_REQUIREMENTS_.
Please repeat the items below word for word, starting from the first line and stopping after the line that contains "elevation (m): 1100".

··· RECORDS FOR THE EXERCISE

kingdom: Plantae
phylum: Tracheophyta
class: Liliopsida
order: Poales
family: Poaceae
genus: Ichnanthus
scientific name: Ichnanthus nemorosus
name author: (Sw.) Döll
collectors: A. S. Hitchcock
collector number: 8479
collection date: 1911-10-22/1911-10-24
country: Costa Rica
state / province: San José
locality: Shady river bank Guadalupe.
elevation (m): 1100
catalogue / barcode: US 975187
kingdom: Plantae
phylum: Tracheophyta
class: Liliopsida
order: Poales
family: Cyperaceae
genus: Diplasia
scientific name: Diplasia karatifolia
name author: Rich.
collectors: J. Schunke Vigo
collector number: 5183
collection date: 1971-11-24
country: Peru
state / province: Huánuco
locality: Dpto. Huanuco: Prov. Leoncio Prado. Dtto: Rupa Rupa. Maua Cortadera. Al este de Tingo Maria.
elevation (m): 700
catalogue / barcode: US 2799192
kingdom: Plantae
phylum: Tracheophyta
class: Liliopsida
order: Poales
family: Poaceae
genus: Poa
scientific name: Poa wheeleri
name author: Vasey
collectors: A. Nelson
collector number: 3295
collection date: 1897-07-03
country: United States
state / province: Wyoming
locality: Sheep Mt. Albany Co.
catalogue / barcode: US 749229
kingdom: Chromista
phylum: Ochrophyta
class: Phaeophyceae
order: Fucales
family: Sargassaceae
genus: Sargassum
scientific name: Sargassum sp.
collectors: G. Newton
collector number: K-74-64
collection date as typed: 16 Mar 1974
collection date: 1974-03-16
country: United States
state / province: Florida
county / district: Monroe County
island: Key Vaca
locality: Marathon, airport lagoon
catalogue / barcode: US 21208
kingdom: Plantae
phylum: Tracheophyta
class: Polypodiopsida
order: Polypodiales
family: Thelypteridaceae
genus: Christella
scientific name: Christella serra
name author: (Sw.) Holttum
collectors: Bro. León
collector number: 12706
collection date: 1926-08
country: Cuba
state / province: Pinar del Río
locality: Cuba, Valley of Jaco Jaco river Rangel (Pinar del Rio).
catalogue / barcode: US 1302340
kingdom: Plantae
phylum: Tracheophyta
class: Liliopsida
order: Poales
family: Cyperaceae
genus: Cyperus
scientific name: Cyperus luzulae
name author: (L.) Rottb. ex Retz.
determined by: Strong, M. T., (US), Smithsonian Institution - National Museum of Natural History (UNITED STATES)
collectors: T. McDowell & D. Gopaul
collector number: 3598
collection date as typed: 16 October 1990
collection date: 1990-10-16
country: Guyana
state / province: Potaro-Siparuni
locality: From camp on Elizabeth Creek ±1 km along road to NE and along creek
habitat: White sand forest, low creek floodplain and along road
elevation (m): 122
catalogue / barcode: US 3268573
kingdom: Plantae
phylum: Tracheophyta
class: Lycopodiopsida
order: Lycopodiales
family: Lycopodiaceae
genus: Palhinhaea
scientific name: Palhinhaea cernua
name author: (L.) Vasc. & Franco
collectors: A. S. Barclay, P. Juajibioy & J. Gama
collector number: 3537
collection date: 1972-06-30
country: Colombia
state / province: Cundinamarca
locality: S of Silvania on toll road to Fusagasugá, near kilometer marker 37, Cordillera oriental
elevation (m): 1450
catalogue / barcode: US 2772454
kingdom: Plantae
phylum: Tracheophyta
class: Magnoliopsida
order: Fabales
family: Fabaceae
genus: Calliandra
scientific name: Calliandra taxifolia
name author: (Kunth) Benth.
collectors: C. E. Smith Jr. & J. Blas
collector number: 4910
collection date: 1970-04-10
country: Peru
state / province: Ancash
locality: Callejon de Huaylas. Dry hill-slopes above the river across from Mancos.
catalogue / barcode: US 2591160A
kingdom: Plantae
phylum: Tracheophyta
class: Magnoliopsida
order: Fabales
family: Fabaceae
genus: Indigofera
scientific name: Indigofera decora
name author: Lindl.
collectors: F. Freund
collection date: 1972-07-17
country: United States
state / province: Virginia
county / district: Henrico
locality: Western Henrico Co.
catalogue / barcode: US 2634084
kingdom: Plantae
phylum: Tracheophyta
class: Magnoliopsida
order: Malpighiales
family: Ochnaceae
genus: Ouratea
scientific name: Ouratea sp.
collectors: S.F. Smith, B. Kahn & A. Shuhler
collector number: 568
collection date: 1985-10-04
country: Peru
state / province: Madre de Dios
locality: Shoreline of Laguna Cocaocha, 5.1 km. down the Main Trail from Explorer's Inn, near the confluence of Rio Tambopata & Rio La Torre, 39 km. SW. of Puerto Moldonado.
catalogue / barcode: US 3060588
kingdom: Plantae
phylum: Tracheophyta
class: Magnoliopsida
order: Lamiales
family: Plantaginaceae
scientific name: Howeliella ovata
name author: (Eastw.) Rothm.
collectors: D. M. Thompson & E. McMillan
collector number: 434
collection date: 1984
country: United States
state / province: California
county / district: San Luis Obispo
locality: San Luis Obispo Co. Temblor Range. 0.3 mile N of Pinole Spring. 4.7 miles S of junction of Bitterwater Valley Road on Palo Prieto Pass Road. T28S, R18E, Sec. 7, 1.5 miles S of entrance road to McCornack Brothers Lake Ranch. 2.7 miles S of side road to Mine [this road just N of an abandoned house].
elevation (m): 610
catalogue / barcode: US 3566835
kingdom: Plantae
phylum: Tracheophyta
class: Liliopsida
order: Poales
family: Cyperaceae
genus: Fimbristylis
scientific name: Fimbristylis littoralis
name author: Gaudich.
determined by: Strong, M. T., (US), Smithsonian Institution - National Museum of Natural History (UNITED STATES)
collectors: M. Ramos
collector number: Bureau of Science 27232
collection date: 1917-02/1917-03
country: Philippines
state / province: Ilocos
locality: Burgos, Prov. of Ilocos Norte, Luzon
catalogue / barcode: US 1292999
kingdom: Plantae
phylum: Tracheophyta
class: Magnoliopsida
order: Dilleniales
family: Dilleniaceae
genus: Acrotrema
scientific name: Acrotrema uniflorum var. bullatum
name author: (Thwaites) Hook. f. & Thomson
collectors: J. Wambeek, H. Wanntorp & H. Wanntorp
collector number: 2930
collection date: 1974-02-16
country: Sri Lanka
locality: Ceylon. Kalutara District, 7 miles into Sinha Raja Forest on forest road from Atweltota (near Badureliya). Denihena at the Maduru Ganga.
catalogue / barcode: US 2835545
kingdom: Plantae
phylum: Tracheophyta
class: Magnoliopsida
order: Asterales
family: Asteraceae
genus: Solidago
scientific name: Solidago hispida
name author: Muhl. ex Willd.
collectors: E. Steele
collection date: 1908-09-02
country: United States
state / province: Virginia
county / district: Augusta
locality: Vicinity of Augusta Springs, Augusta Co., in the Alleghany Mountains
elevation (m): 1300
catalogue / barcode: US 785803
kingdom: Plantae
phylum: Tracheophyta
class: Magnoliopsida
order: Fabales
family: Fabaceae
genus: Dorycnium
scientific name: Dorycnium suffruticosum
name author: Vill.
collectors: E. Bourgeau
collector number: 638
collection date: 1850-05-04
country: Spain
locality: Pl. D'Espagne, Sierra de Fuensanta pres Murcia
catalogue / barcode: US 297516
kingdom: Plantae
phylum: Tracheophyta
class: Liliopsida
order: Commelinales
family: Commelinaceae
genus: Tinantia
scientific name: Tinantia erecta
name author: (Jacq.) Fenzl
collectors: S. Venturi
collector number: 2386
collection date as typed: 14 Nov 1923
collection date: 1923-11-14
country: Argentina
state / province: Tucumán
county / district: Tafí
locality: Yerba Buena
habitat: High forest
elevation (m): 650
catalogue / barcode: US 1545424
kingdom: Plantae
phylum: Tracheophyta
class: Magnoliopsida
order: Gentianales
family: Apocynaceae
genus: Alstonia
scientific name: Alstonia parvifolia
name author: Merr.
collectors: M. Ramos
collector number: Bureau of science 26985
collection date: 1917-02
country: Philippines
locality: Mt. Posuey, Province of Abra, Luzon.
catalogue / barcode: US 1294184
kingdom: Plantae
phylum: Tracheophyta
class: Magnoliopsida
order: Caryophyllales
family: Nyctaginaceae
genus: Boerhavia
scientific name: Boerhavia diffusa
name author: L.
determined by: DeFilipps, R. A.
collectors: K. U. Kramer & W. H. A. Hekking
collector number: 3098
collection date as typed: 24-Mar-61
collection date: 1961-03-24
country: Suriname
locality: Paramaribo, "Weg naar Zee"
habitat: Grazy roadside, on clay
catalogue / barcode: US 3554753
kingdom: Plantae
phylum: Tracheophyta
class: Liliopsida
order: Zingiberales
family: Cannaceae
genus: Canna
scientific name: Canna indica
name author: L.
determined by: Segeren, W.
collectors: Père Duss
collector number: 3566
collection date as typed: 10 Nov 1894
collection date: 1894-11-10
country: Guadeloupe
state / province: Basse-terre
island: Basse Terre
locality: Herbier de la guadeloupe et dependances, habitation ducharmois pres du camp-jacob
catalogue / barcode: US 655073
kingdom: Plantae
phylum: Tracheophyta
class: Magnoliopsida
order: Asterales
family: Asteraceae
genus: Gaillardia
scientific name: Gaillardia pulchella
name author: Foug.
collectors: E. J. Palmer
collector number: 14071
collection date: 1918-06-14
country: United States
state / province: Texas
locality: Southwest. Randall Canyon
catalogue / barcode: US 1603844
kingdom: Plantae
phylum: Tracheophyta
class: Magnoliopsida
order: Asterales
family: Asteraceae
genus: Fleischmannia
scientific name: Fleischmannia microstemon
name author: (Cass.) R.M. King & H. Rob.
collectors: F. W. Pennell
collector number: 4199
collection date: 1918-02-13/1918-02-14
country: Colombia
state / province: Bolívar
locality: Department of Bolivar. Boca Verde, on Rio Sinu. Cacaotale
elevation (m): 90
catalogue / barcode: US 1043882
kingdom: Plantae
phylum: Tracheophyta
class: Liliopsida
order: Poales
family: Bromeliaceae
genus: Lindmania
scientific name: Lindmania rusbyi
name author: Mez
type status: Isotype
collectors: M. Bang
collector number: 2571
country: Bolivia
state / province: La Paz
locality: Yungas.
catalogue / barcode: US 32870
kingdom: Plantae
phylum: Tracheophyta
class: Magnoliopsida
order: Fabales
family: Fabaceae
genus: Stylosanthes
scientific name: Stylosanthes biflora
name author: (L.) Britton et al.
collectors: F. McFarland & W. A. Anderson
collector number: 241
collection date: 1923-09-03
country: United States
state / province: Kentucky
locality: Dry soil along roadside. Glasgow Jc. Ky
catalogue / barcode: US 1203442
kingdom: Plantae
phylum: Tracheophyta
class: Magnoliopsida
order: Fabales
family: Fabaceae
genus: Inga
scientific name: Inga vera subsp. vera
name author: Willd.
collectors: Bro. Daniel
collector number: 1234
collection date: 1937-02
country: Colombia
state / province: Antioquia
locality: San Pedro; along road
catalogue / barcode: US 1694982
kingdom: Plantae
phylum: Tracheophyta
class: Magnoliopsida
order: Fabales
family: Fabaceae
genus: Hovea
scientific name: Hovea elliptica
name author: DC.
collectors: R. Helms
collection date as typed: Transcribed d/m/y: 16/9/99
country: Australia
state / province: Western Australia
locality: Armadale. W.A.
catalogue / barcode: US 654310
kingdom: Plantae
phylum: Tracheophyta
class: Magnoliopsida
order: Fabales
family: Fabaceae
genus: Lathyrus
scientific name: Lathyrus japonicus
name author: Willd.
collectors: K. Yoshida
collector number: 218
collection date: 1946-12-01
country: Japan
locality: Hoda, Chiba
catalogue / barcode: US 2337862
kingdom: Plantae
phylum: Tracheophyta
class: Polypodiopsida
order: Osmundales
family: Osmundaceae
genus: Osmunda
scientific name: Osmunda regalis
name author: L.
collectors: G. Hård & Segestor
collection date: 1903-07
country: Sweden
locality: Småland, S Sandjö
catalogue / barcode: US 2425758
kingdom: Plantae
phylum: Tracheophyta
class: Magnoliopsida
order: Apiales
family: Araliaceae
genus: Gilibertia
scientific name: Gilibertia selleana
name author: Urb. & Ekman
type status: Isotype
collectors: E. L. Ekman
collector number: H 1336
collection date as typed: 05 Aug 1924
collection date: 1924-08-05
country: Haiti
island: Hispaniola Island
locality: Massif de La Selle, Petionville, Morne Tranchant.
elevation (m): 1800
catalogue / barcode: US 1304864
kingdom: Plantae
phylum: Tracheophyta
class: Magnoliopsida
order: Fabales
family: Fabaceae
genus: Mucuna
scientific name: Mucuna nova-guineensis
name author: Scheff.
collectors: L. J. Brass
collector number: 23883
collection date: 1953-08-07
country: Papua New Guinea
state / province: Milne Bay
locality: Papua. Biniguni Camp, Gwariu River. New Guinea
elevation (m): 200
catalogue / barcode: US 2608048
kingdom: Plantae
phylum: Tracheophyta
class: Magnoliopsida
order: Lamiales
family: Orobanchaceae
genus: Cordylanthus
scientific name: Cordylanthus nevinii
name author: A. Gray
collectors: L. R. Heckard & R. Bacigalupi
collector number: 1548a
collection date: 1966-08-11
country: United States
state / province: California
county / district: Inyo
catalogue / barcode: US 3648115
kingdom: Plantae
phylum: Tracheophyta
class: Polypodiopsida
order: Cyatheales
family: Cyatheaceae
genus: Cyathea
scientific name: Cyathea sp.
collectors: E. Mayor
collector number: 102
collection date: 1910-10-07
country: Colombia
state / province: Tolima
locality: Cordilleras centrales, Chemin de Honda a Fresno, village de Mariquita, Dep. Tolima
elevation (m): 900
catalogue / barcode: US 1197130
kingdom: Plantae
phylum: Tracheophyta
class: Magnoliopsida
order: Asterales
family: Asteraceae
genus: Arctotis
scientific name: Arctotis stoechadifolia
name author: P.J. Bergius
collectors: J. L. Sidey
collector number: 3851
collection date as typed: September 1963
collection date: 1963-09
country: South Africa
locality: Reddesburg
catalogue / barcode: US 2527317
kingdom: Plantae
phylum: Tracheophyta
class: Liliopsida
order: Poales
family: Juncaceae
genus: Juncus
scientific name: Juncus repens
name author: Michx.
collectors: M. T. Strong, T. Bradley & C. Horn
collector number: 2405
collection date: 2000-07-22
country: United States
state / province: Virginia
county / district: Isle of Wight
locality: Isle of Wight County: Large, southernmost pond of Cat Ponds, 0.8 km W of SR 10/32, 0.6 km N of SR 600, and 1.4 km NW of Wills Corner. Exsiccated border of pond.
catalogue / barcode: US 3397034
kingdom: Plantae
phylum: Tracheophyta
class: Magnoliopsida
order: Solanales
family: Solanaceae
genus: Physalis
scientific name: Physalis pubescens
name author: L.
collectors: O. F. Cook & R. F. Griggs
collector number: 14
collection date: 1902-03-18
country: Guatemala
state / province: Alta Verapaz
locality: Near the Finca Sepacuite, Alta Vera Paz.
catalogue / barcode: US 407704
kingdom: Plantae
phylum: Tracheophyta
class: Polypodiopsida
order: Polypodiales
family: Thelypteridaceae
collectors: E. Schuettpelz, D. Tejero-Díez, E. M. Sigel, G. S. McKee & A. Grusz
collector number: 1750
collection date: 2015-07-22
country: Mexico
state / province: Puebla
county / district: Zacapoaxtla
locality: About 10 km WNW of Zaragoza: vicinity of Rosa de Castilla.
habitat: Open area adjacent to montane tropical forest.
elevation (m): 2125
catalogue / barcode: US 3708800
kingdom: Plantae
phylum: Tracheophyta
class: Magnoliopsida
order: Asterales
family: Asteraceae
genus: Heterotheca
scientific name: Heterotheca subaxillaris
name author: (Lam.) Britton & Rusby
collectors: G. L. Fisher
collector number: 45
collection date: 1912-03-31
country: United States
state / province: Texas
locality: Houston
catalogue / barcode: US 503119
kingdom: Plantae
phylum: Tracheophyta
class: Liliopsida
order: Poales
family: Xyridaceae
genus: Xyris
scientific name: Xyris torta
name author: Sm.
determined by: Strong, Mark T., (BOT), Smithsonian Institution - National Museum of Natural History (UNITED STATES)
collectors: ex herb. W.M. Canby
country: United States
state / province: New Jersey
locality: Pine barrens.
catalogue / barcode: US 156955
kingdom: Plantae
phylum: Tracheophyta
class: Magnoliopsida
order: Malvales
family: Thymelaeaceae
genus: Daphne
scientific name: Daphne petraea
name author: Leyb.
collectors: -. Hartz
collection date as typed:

······

_EXPECTED ANSWER_.
kingdom: Plantae
phylum: Tracheophyta
class: Liliopsida
order: Poales
family: Poaceae
genus: Ichnanthus
scientific name: Ichnanthus nemorosus
name author: (Sw.) Döll
collectors: A. S. Hitchcock
collector number: 8479
collection date: 1911-10-22/1911-10-24
country: Costa Rica
state / province: San José
locality: Shady river bank Guadalupe.
elevation (m): 1100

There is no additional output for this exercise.